--- Data provided ---

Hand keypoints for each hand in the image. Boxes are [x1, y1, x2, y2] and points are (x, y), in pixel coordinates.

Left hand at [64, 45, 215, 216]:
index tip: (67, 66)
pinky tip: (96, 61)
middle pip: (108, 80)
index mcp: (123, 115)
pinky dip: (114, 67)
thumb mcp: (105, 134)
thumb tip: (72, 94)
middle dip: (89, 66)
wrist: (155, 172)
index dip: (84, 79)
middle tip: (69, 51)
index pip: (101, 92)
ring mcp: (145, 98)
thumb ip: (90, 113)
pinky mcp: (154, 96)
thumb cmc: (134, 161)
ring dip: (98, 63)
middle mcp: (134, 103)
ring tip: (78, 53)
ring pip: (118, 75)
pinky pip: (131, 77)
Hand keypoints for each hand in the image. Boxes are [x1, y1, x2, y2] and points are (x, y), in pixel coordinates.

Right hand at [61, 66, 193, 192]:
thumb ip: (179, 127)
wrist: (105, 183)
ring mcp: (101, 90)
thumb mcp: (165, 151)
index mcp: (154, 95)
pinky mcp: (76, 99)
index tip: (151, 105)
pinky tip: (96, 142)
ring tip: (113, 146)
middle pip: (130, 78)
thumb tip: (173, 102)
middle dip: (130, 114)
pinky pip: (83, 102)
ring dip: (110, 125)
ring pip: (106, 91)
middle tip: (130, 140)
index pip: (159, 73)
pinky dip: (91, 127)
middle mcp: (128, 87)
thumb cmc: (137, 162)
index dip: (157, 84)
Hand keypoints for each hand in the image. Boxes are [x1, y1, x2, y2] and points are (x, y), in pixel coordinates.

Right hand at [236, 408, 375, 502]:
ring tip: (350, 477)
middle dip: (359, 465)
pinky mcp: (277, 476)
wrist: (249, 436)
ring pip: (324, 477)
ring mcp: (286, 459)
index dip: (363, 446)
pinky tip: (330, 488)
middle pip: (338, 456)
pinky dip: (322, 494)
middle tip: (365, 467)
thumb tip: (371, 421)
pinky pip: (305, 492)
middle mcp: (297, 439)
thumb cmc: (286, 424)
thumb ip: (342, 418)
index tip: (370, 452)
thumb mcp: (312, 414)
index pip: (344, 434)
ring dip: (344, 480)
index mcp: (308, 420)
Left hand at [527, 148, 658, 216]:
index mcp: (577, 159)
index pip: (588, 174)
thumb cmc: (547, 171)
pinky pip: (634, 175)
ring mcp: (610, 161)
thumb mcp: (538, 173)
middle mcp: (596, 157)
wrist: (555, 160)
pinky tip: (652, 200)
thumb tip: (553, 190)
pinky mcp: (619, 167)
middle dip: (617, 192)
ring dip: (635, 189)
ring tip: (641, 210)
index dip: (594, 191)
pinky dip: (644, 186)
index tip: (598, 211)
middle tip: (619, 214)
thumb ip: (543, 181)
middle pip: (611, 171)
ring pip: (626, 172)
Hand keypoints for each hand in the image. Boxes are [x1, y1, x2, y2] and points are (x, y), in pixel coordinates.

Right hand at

---
--- Data provided ---

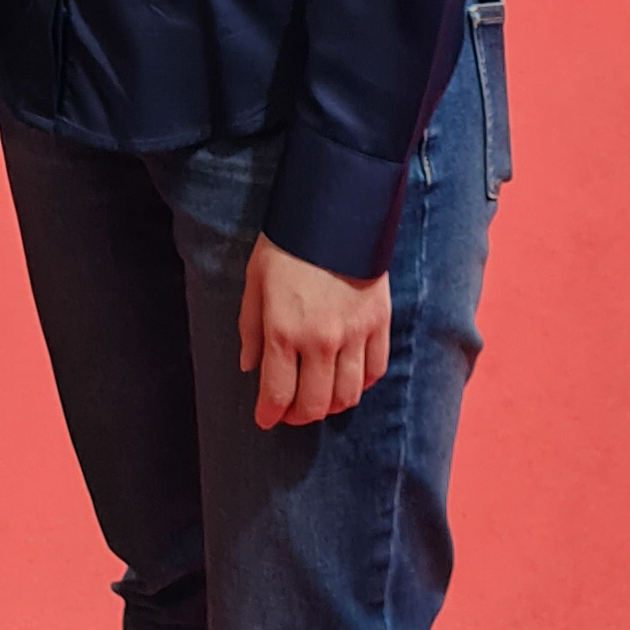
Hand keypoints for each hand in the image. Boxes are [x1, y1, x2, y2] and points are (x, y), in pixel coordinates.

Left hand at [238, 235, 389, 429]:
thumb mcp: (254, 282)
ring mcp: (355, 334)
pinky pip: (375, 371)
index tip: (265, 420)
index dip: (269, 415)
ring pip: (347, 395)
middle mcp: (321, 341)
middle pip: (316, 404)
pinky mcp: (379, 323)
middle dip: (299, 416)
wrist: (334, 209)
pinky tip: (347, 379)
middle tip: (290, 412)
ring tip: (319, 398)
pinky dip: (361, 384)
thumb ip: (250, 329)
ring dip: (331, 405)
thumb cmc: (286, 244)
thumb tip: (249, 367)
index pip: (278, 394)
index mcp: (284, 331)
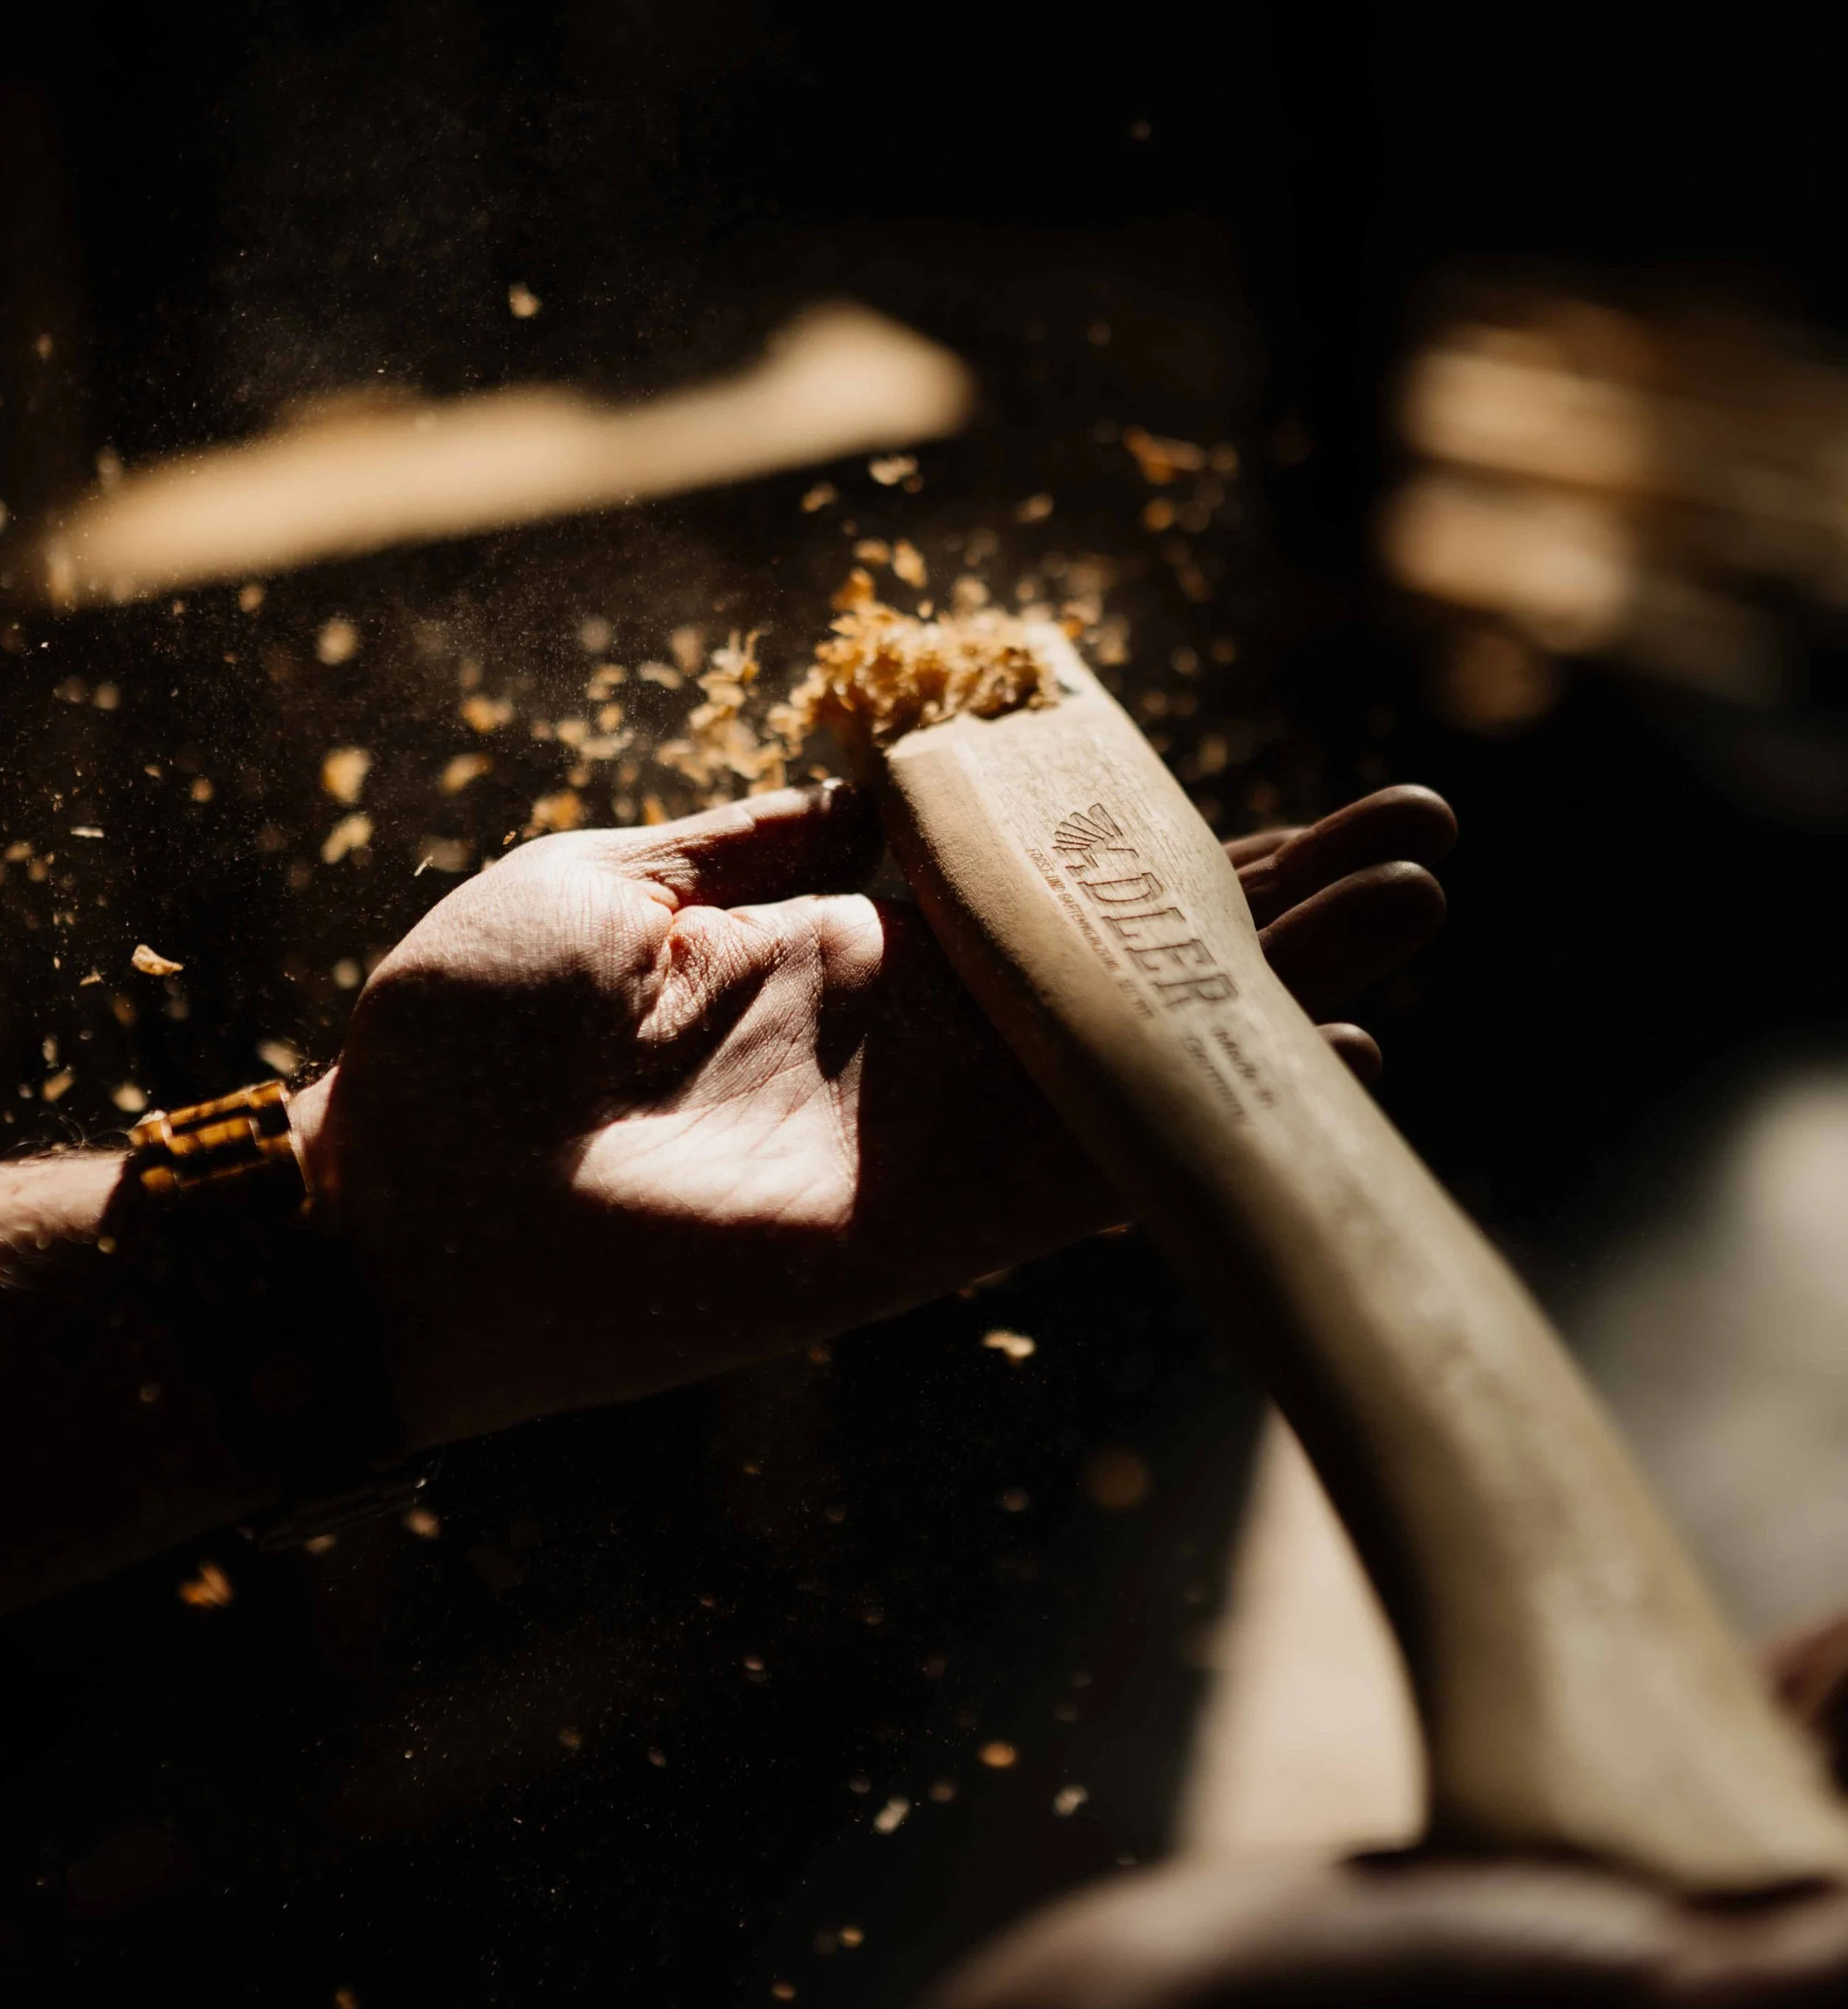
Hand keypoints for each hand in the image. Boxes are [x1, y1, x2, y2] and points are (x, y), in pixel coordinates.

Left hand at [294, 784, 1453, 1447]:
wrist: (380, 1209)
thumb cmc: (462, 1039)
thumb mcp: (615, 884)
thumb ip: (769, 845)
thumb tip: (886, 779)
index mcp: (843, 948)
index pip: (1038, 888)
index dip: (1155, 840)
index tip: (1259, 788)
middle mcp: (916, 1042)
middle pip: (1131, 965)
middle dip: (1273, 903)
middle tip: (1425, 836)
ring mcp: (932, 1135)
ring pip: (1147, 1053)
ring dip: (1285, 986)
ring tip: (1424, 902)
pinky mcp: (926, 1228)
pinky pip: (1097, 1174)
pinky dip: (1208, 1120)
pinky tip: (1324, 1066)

---

* _Work order_: Please show every line above that includes the word "Left".

* _Exercise response_:
Left hand at [64, 45, 215, 216]:
Left hand at [527, 148, 658, 216]:
Left hand at [238, 235, 389, 429]:
Left hand at [294, 784, 1453, 1447]:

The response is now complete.